_Source text_

The Bald Eagle of Brazilian Justice: How Alexandre de Moraes’ Temper Tantrum Exposed Cracks in the STF’s Foundation
By Hotspotnews | November 17, 2025- Orlando FL-USA
In the hallowed halls of Brazil’s Supreme Federal Court (STF), where the nation’s democratic soul is supposed to be safeguarded, a fiery outburst last week has ignited a powder keg of controversy. Justice Alexandre de Moraes, the once-Bolsonaro ally turned implacable foe of the right, unleashed a tirade against fellow Justice André Mendonça during a plenary session on the January 8, 2023, riots. What started as a routine debate over evidence in the trials of riot participants devolved into a spectacle of judicial theater—one that conservatives across Brazil are hailing as a rare moment of accountability for a man who’s long wielded the gavel like a sledgehammer.

_Dataset content_
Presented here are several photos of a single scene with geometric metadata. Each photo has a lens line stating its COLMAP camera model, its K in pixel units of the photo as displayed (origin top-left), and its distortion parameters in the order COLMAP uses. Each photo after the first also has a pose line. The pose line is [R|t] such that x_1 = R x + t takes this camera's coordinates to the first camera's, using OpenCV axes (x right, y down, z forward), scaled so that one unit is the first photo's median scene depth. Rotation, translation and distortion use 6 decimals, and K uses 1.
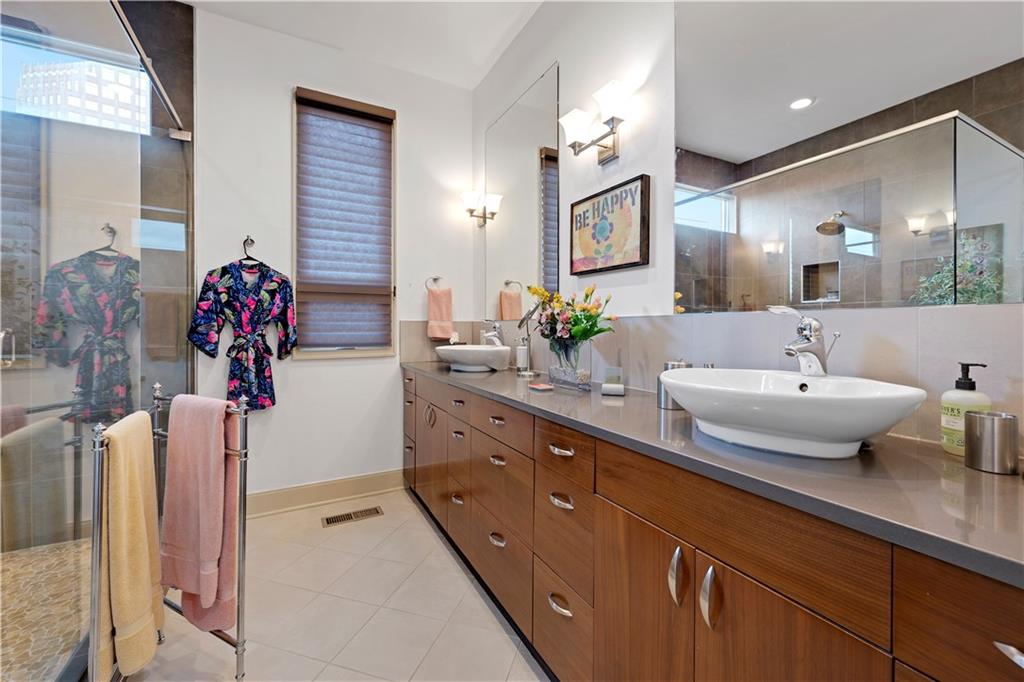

_Activity list_
1. Answer these about the article on Alexandre de Moraes above:
(a) What place is given in the byline?
(b) Which fellow justice was the target of Moraes' tirade?
(c) What was the subject of the plenary session?
2. Please copy the passage from the article on Alexandre de Moraes word for word, starting at "The Bald Eagle" and ending at "like a sledgehammer.".

_Answers below_
1.
(a) Orlando FL-USA
(b) André Mendonça
(c) The January 8, 2023, riots

2.
The Bald Eagle of Brazilian Justice: How Alexandre de Moraes’ Temper Tantrum Exposed Cracks in the STF’s Foundation
By Hotspotnews | November 17, 2025- Orlando FL-USA
In the hallowed halls of Brazil’s Supreme Federal Court (STF), where the nation’s democratic soul is supposed to be safeguarded, a fiery outburst last week has ignited a powder keg of controversy. Justice Alexandre de Moraes, the once-Bolsonaro ally turned implacable foe of the right, unleashed a tirade against fellow Justice André Mendonça during a plenary session on the January 8, 2023, riots. What started as a routine debate over evidence in the trials of riot participants devolved into a spectacle of judicial theater—one that conservatives across Brazil are hailing as a rare moment of accountability for a man who’s long wielded the gavel like a sledgehammer.